Sunday, January 5, 2014

Raising a thin skinned generation. . .

Let me say at the start I do not condone racism, I do not excuse bullying, and I do not accept bigotry.  That said, however, I wonder at times if we have not gotten to be a nation of thin skinned people in search of reasons to be outraged.  I could cite a host of examples.  In politics, those who disagree with the President are labelled racist.  In society, those who disagree with same sex marriage are bigots.  In religion, Christianity remains the only group that you can insult with impunity.

As much as I am offended by the abuse, I do not think we gain anything by becoming a thin skinned society, always the victim, always filled with (self) righteous indignation, and always politically correct.  We have moved to an extreme in the opposite direction of our more overtly racist, bigoted, and divisive past.  In the process we are not less divided but more divided.  We are constantly outraged by things we ought to be able to shrug off and, in the process, we have no indignation left for that which rightfully deserves our outage. I fear for the children we raise with such constraints upon our speech and with such a penchant for being the victim.

This is not merely a debate going on outside the Church; it has entered the conversation of Christians as well.  I have personally been accused of being a misogynist for refusing the ordination of women.  I have had people tear up and claim offense because I do not approve of same sex marriage.  I have had people stomp out of my office because I mentioned that their cohabitation was not the same as marriage.  All of this happened not in the arena of culture and society but within the Church.

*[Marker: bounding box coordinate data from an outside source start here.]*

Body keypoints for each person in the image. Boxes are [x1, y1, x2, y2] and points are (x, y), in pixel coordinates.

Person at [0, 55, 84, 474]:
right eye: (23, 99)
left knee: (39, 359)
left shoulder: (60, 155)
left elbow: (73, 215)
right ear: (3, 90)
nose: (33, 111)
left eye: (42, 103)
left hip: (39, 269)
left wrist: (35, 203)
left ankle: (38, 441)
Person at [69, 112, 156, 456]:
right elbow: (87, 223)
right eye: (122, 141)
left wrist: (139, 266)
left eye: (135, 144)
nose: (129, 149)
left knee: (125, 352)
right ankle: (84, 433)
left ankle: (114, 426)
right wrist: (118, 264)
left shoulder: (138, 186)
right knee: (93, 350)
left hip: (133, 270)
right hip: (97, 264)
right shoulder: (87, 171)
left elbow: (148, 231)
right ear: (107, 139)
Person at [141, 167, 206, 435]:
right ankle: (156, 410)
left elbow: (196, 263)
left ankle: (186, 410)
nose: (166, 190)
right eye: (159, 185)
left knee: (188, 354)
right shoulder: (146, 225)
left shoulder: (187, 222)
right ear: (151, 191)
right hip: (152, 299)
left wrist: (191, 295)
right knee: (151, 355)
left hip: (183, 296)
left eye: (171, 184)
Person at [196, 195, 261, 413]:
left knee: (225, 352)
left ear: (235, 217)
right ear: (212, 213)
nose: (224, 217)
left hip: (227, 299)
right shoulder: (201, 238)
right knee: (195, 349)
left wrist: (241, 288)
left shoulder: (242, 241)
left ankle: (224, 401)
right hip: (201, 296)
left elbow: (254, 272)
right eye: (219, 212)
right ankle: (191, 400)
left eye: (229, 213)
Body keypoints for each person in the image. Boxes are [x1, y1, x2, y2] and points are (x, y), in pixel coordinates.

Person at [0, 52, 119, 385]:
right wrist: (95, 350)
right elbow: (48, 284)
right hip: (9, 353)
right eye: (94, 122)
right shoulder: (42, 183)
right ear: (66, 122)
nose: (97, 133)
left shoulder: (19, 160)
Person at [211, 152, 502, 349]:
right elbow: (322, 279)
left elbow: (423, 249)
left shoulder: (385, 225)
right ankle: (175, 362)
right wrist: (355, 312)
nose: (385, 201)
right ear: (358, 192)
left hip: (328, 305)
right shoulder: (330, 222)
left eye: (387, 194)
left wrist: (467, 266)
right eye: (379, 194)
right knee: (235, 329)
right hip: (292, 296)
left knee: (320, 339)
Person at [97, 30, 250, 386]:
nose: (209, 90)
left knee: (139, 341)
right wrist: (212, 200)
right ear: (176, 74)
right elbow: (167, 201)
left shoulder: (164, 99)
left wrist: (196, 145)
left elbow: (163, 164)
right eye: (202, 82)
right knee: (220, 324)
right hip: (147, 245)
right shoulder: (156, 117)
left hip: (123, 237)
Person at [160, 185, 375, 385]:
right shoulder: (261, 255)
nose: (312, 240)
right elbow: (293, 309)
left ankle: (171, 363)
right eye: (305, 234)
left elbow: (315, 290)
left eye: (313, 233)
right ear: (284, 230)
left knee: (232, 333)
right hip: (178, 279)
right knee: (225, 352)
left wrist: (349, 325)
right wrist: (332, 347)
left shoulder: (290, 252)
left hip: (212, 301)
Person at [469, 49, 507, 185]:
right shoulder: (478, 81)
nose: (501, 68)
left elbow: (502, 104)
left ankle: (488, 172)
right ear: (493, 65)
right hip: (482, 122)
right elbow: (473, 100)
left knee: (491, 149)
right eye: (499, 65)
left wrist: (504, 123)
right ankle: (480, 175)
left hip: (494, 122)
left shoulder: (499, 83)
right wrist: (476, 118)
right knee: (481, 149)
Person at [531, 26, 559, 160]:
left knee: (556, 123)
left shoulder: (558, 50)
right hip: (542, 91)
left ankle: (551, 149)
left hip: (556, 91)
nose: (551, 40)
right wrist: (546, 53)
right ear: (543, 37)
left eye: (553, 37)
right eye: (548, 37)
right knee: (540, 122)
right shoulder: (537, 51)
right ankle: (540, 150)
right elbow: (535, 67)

It seems we have forgotten everything Jesus said about turning the other cheek or how Luther explained the eighth commandment (put the best construction on everything).  Instead we divert the focus away from the real wrongs and place it instead upon imaginary wrongs -- someone has the nerve to disagree with me.  As I have posted before, we are called to speak the truth in love.  That still means to speak the truth.  I am not advocating here for personal opinion as truth but for THE truth -- the doctrine and formulations of the Church from Scripture, through tradition, down to the present moment.

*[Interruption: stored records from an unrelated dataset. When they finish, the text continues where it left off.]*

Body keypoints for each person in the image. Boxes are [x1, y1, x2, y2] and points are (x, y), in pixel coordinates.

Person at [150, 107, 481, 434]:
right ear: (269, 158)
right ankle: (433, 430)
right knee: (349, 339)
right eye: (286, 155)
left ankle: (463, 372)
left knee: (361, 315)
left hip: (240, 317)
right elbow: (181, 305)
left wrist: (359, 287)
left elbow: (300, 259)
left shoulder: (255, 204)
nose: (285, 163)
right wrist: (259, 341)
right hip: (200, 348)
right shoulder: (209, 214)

In the end we have adopted a new form of Pharisaism in which moral outrage and indignation are the cover for the log in our eyes while we pick at the speck in the eyes of others.  We have learned the audacity of shifting the uncomfortable spotlight of God's Law away from us by searching for the cracks in others, especially those who speak God's Word to us.  In the end, however, being thin skinned and carrying our outrage as very public baggage, we will still be held accountable but the only One whose judgment counts.

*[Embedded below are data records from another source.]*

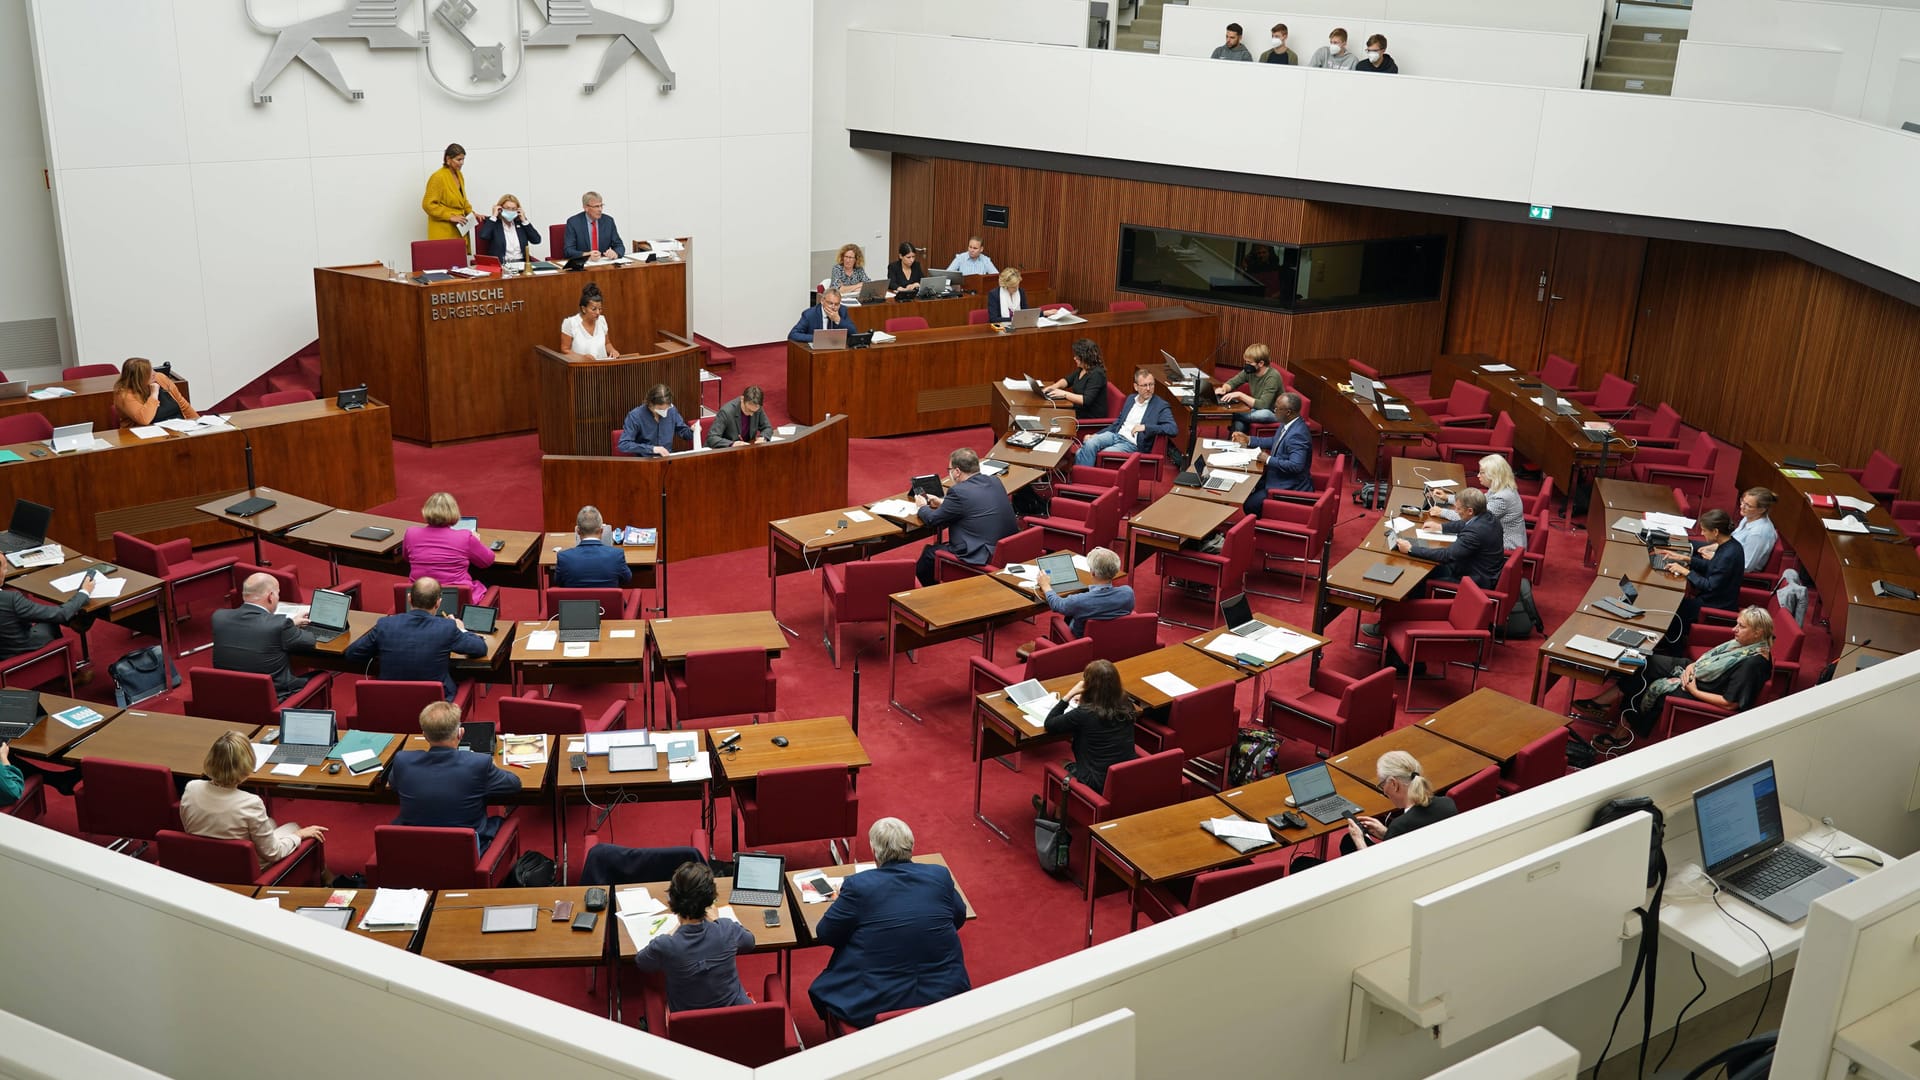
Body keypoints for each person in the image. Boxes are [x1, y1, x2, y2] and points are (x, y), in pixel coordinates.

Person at [808, 817, 970, 1030]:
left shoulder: (859, 886)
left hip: (877, 1000)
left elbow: (826, 933)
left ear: (874, 852)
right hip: (946, 991)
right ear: (911, 847)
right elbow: (958, 916)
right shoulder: (938, 876)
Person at [1578, 606, 1774, 750]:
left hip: (1703, 691)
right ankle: (1607, 704)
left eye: (1741, 626)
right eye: (1737, 624)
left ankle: (1622, 734)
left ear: (1758, 633)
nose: (1734, 629)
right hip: (1698, 675)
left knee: (1653, 686)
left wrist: (1693, 689)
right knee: (1647, 663)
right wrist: (1690, 666)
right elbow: (1710, 662)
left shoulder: (1752, 664)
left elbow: (1730, 704)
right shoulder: (1744, 645)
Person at [386, 700, 522, 850]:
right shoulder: (479, 763)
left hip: (415, 850)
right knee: (498, 822)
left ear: (424, 735)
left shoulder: (403, 761)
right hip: (466, 853)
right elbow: (514, 784)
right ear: (460, 733)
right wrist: (492, 766)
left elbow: (394, 784)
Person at [180, 730, 327, 868]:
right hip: (241, 867)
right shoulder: (251, 803)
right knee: (293, 827)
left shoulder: (191, 787)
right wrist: (299, 835)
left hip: (202, 861)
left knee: (270, 823)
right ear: (246, 766)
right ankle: (324, 877)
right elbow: (273, 854)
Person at [633, 861, 756, 1014]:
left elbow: (642, 962)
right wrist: (716, 920)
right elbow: (750, 942)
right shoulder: (727, 928)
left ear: (672, 901)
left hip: (688, 1030)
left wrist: (674, 930)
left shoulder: (665, 944)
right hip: (736, 1023)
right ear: (710, 901)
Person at [342, 578, 486, 700]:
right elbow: (480, 648)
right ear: (438, 603)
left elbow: (352, 653)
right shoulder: (447, 627)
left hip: (390, 702)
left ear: (409, 598)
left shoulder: (386, 625)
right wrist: (461, 628)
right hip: (435, 706)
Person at [913, 448, 1018, 586]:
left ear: (957, 471)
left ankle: (937, 597)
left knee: (928, 556)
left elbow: (932, 520)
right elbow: (975, 503)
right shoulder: (994, 481)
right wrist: (943, 503)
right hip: (1007, 547)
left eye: (949, 469)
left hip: (982, 554)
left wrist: (922, 507)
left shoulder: (958, 491)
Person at [211, 572, 315, 700]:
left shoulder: (219, 617)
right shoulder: (280, 624)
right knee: (321, 675)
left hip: (230, 697)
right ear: (271, 597)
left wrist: (290, 623)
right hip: (273, 699)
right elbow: (310, 641)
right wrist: (290, 626)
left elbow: (251, 631)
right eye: (278, 593)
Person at [1041, 659, 1137, 797]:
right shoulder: (1127, 704)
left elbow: (1050, 724)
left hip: (1096, 783)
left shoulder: (1084, 714)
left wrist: (1069, 695)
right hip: (1125, 776)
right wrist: (1086, 700)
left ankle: (1058, 815)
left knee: (1063, 763)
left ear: (1089, 685)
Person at [1388, 487, 1503, 589]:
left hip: (1473, 581)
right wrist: (1440, 527)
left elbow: (1447, 555)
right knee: (1426, 567)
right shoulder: (1486, 516)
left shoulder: (1475, 532)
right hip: (1479, 569)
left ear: (1470, 511)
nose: (1456, 512)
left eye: (1458, 509)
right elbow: (1463, 523)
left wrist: (1410, 549)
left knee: (1416, 583)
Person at [1346, 750, 1457, 849]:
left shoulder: (1400, 825)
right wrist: (1387, 834)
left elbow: (1383, 870)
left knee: (1348, 842)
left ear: (1394, 783)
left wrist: (1359, 840)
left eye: (1382, 785)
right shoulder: (1447, 803)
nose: (1384, 791)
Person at [1666, 508, 1745, 645]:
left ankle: (1673, 647)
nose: (1701, 534)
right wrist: (1686, 558)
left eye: (1704, 530)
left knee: (1673, 610)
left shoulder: (1729, 554)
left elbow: (1709, 585)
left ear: (1715, 532)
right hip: (1713, 597)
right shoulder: (1730, 544)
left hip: (1716, 604)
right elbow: (1711, 567)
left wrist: (1686, 571)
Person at [403, 492, 496, 604]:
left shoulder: (411, 533)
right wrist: (475, 541)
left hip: (420, 597)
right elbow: (488, 561)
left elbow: (406, 558)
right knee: (487, 581)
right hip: (455, 599)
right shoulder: (465, 537)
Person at [1074, 369, 1178, 467]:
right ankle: (1083, 480)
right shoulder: (1131, 399)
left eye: (1151, 385)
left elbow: (1173, 429)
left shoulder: (1160, 405)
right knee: (1090, 442)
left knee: (1097, 453)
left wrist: (1146, 427)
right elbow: (1118, 423)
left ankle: (1085, 480)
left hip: (1131, 444)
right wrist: (1096, 435)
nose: (1148, 389)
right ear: (1136, 387)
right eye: (1144, 385)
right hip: (1115, 435)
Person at [1234, 392, 1311, 516]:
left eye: (1277, 408)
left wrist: (1269, 459)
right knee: (1244, 485)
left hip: (1289, 486)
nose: (1274, 411)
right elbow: (1275, 441)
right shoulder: (1287, 423)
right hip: (1276, 476)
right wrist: (1249, 439)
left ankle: (1262, 527)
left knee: (1250, 505)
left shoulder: (1298, 435)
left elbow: (1296, 465)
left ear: (1288, 412)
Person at [0, 566, 97, 659]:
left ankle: (74, 622)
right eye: (5, 568)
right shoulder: (10, 599)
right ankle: (66, 666)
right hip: (19, 651)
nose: (7, 571)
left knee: (45, 616)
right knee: (51, 621)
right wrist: (84, 592)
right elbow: (60, 614)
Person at [1036, 547, 1134, 639]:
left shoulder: (1079, 601)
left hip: (1081, 643)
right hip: (1113, 639)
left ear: (1093, 573)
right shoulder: (1128, 593)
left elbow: (1057, 605)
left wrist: (1045, 586)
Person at [1438, 454, 1525, 551]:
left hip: (1506, 547)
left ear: (1493, 475)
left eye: (1482, 473)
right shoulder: (1500, 488)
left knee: (1456, 546)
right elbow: (1477, 502)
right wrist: (1447, 498)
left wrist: (1442, 512)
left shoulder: (1502, 498)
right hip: (1492, 536)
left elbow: (1473, 518)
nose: (1478, 475)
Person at [552, 505, 631, 589]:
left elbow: (558, 582)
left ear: (578, 531)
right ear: (601, 530)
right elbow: (627, 579)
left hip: (575, 602)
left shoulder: (564, 558)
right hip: (608, 602)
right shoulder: (616, 555)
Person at [1216, 344, 1283, 433]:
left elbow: (1263, 405)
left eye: (1250, 362)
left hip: (1273, 412)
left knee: (1263, 414)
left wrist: (1240, 395)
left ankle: (1230, 415)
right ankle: (1235, 442)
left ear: (1261, 363)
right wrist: (1224, 388)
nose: (1247, 365)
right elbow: (1232, 382)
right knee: (1239, 424)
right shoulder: (1250, 371)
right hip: (1254, 409)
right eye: (1246, 362)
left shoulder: (1272, 377)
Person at [113, 357, 198, 427]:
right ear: (138, 378)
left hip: (178, 427)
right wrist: (154, 394)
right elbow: (144, 419)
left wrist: (198, 423)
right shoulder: (124, 395)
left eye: (152, 369)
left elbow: (183, 405)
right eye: (148, 372)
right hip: (145, 435)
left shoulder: (160, 378)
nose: (154, 373)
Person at [1043, 338, 1110, 422]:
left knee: (1050, 418)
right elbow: (1067, 380)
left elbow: (1085, 400)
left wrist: (1063, 394)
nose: (1074, 358)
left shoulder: (1097, 374)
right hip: (1077, 411)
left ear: (1085, 357)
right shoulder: (1082, 369)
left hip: (1089, 418)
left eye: (1077, 356)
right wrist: (1054, 386)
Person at [619, 383, 693, 457]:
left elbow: (684, 433)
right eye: (660, 409)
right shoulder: (635, 416)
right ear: (650, 404)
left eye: (667, 408)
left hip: (667, 458)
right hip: (645, 461)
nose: (665, 412)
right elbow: (624, 444)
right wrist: (652, 449)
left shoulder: (672, 410)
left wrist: (693, 431)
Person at [421, 142, 474, 245]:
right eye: (458, 159)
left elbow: (463, 200)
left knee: (458, 259)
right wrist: (450, 216)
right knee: (445, 259)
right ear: (448, 159)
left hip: (459, 228)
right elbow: (427, 205)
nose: (462, 162)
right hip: (443, 230)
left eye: (463, 159)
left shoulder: (459, 175)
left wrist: (472, 213)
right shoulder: (438, 177)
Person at [1721, 487, 1778, 574]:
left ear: (1761, 510)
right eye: (1742, 501)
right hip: (1726, 554)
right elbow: (1732, 540)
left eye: (1748, 505)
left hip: (1731, 571)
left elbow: (1745, 567)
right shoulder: (1750, 516)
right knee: (1693, 546)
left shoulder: (1758, 534)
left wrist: (1715, 557)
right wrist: (1713, 548)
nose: (1741, 506)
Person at [475, 192, 540, 264]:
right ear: (500, 209)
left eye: (513, 209)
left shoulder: (521, 223)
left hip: (522, 264)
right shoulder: (493, 222)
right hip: (502, 265)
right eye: (508, 208)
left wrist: (524, 220)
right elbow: (484, 236)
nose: (511, 211)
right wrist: (494, 216)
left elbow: (536, 240)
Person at [560, 284, 618, 362]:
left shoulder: (602, 320)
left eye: (600, 309)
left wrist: (613, 351)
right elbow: (564, 350)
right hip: (580, 369)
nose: (598, 312)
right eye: (594, 309)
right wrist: (582, 358)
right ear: (584, 309)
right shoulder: (570, 323)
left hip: (602, 368)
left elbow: (607, 344)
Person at [563, 190, 624, 260]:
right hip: (583, 265)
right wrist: (587, 255)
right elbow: (568, 251)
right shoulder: (573, 222)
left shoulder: (608, 221)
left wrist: (615, 253)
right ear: (586, 208)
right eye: (596, 206)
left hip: (603, 264)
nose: (600, 209)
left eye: (601, 206)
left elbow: (619, 246)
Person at [706, 385, 772, 448]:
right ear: (742, 399)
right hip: (727, 451)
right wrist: (732, 444)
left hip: (747, 448)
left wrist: (763, 438)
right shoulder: (726, 412)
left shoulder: (756, 408)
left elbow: (767, 427)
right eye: (748, 410)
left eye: (754, 412)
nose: (751, 414)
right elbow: (712, 438)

We serve a faux Gospel that does not really offer forgiveness because we will admit none of our sins.  We have a faux church because we have no creed for belonging and no requirements of membership.  We speak only in the language of affirmation -- even though what we affirm is a temporary truth sure to change as the years come and go and sure to need adjustment as we discover more of what we like about ourselves and dislike about others.

What have we gained by
  • schools in which everyone passes and no distinction is made about grades, 
  • sports in which everyone gets to play and no score is kept except fouls, 
  • language in which disagreement is itself the worst offense, and 
  • morality in which each person gets to set their own compass -- so long as it does not in any way judge, affect, or offend others?
And what have we lost by it all?

Nowhere is the cost of our thin skinned culture more threatening than in the community where God's Word is supposed to speak unhindered and His gifts given to those with faith who come in repentance!  Grow up people.  The truth is hard not because it seeks to wound but because it has the power to heal.  Sometimes I read the lessons on Sunday morning and wonder who will  be offended today because the Lord speaks for marriage and against divorce, because the Lord places the burden of reconciliation upon the one offended instead of the offender, because not only is the truth spoken but error condemned?  Could it be that we have grown so comfortable with our wounds that we no longer seek to be healed?  That we have grown so attached to our sins, we do not want to be forgiven?  That we are so fiercely protective of the right to an opinion that we silence the Truth (or distort it)?

One of the surest ways in which sin shows itself is when we live as thin skinned people always ready to take offense and unprepared to give account of hope that is ours in Christ.  Whining is not covered by one commandment -- it is implied by all of them.  In the process of giving into the whiners, we have taught a generation you do not need to be truthful, you will not be held accountable, and you do not have to stand for anything.  So we can all be outraged at the name Redskins on a sports team while ignoring the institutionalized death of abortion... or we can all insist upon the inappropriateness of certain words that refer to people's race or ethnic background while speaking vulgarity and insisting upon our right to talk like that... or we can make violent and pornographic movies within our creative rights but insist that those who disagree are either hicks or prudes... or we can insist upon giving every spiritual kook a microphone to speak while insisting that the real religious (translate that Christian) people need to shut up.

Look at where our whining, thin skinned, victimization culture has gotten us!  The only thing left that we can all agree is offensive is the Word of the Lord than endures forever.

1 comment:

  1. Bravo! Thank you Pastor for saying what needs to be said.